Ce vieillard va commencer par sommer Tortue Géniale (Muten Roshi) de le suivre (il emmènera Bulma avec lui, elle ne servira qu'à nous donner l'utile et agréable contexte historique de cette histoire, point fort de cet épisode qui n'aura de cesse de nous faire penser à Bioshock), lui censé être l'homme le plus fort du monde. Délicieux anachronisme que nous permet l'enfermement durant 50 ans du docteur et de son assistant. Tortue Géniale sera d'ailleurs loin de démériter contre les trois monstres robotiques, même si le combat reste déséquilibré.

Pendant ce temps, Chichi commence son délire d'inquiétude envers Gohan et ne manque pas une seconde pour lui rappeler de faire ses devoirs, de travailler pour pouvoir rentrer dans une grande école, etc. Cela nous vaudra par ailleurs le deuxième intermède musical en deux épisodes (ce sera d'ailleurs le dernier), où Gohan dansera cette fois-ci entouré de gommes, d'équerres et de Piccolo. La qualité globale de cette musique frôle le massacre et il semble parfaitement logique de voir cette tentative échouer.
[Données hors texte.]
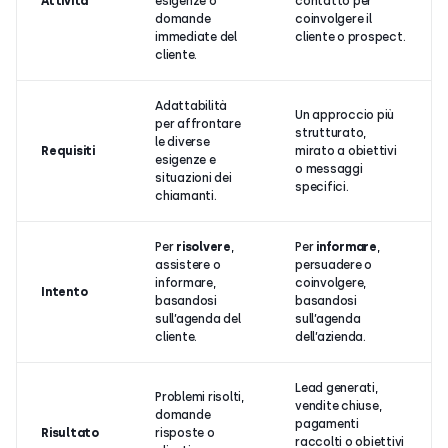
Attività
esigenze o
contatto per
domande
coinvolgere il
immediate del
cliente o prospect.
cliente.
Adattabilità
Un approccio più
per affrontare
strutturato,
le diverse
Requisiti
mirato a obiettivi
esigenze e
o messaggi
situazioni dei
specifici.
chiamanti.
Per
risolvere
,
Per
informare
,
assistere o
persuadere o
informare,
coinvolgere,
Intento
basandosi
basandosi
sull’agenda del
sull’agenda
cliente.
dell’azienda.
Lead generati,
Problemi risolti,
vendite chiuse,
domande
pagamenti
Risultato
risposte o
raccolti o obiettivi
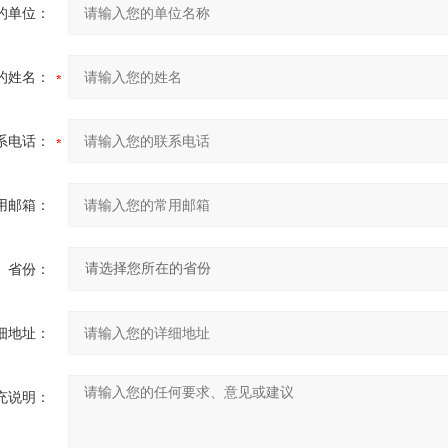
的单位：
的姓名：
系电话：
用邮箱：
省份：
细地址：
充说明：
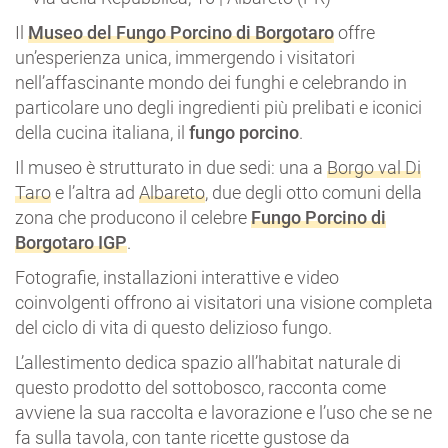
Il
Museo del Fungo Porcino di Borgotaro
offre
un’esperienza unica, immergendo i visitatori
nell’affascinante mondo dei funghi e celebrando in
particolare uno degli ingredienti più prelibati e iconici
della cucina italiana, il
fungo porcino
.
Il museo è strutturato in due sedi: una a
Borgo val Di
Taro
e l’altra ad
Albareto
, due degli otto comuni della
zona che producono il celebre
Fungo Porcino di
Borgotaro IGP
.
Fotografie, installazioni interattive e video
coinvolgenti offrono ai visitatori una visione completa
del ciclo di vita di questo delizioso fungo.
L’allestimento dedica spazio all’habitat naturale di
questo prodotto del sottobosco, racconta come
avviene la sua raccolta e lavorazione e l’uso che se ne
fa sulla tavola, con tante ricette gustose da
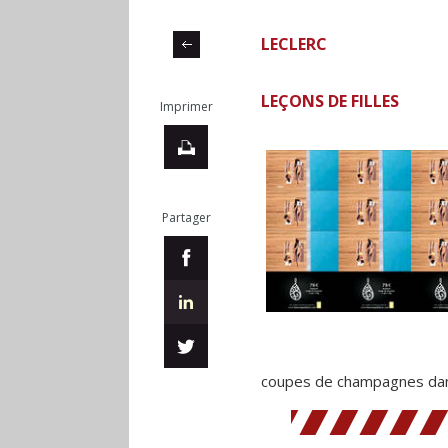
LECLERC
LEÇONS DE FILLES
Imprimer
Partager
coupes de champagnes dans 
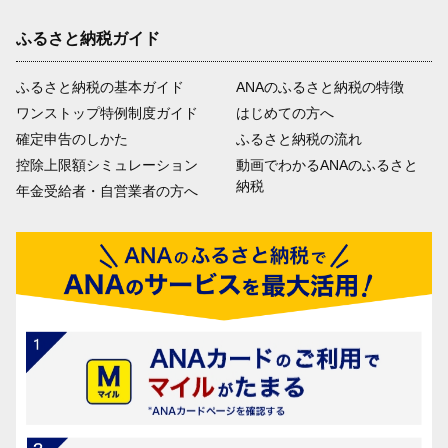
ふるさと納税ガイド
ふるさと納税の基本ガイド
ANAのふるさと納税の特徴
ワンストップ特例制度ガイド
はじめての方へ
確定申告のしかた
ふるさと納税の流れ
控除上限額シミュレーション
動画でわかるANAのふるさと
納税
年金受給者・自営業者の方へ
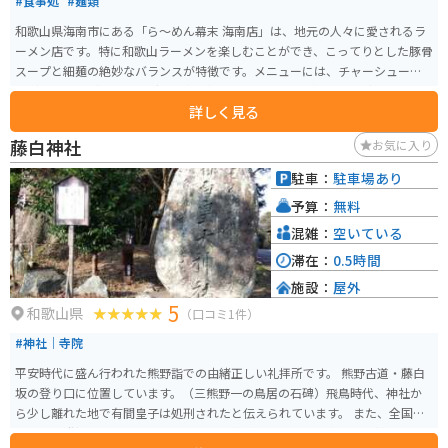
#食事処
#麺類
和歌山県海南市にある「ら～めん幕末 海南店」は、地元の人々に愛されるラ
ーメン店です。特に和歌山ラーメンを楽しむことができ、こってりとした豚骨
スープと細麺の絶妙なバランスが特徴です。メニューには、チャーシューや
ネギ、のりなどトッピングも豊富に揃い、リピーターが多いのも納得です。
詳しく見る
観光ついでに立ち寄るには最適な場所で、近隣には自然の絶景も多く、移動
時にはバイクでのツーリングを楽しむのも良いでしょう。駐車場も用意され
藤白神社
お気に入り
ており、サクッと入店できます。ぜひ、和歌山の美味しいラーメンを味わい
に訪れてみてください！
駐車：
駐車場あり
予算：
無料
混雑：
空いている
滞在：
0.5時間
施設：
屋外
5
和歌山県
（口コミ1件）
#神社｜寺院
平安時代に盛ん行われた熊野詣での由緒正しい礼拝所です。 熊野古道・藤白
坂の登り口に位置しています。（三熊野一の鳥居の石碑）飛鳥時代、神社か
ら少し離れた地で有間皇子は処刑されたと伝えられています。 また、全国の
鈴木さん発祥の地とされ、近くに鈴木屋敷があります。境内には、幹回り１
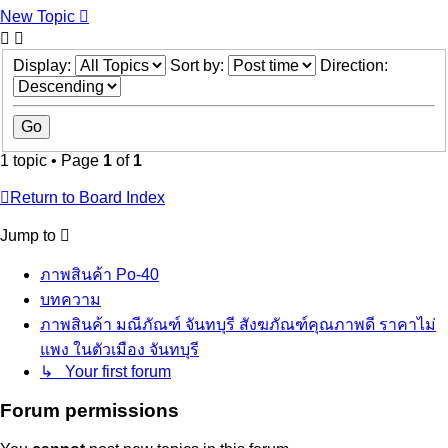
New Topic
Display:
Sort by:
Direction:
1 topic • Page
1
of
1
Return to Board Index
Jump to
ภาพสินค้า Po-40
บทความ
ภาพสินค้า มณีภัณฑ์ จันทบุรี สังฆภัณฑ์คุณภาพดี ราคาไม่
แพง ในตัวเมือง จันทบุรี
↳ Your first forum
Forum permissions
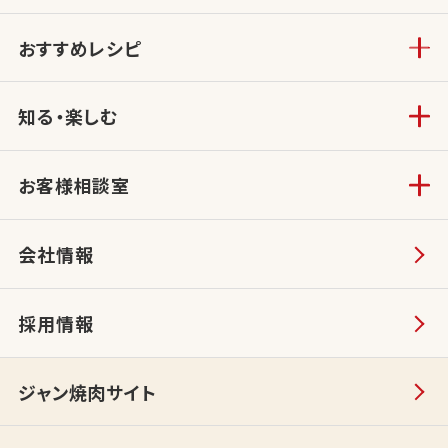
おすすめレシピ
知る・楽しむ
お客様相談室
会社情報
採用情報
ジャン焼肉サイト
Malgré tout, Gohan partira ensuite rejoindre son père (avec Krilin, toujours aussi utile et tourné en ridicule - quelque chose qui restera constant dans les OAVs) à la rescousse de Tortue Géniale et Bulma. Il n'y a pas grand chose d'autre à dire sur cet épisode, outre son petit lot de nouveautés qui vont devenir ensuite des habitudes : première utilisation par Goku du Kaioken et du Genkidama (on les retrouvera trèèès régulièrement) et première fois où Piccolo se retrouve sous l'influence d'un méchant (ce sera également le cas dans... les épisodes hors-série de l'animée consacrant le retour de Garlic Jr.). Enfin, dernière remarque sur le placement dans l'ordre chronologique de la série, il est ici impossible vu que tout semble être en place comme si l'arrivée de Vegeta et des siens était imminente, sauf que Goku est présents alors qu'il est chez Kaioh à ce moment-là et que personne ne fait jamais mention des Sayiajins. Il n'y aurait de toute manière certainement pas le temps de s'occuper de ce savant fou alors que Vegeta est à deux doigts d'arriver.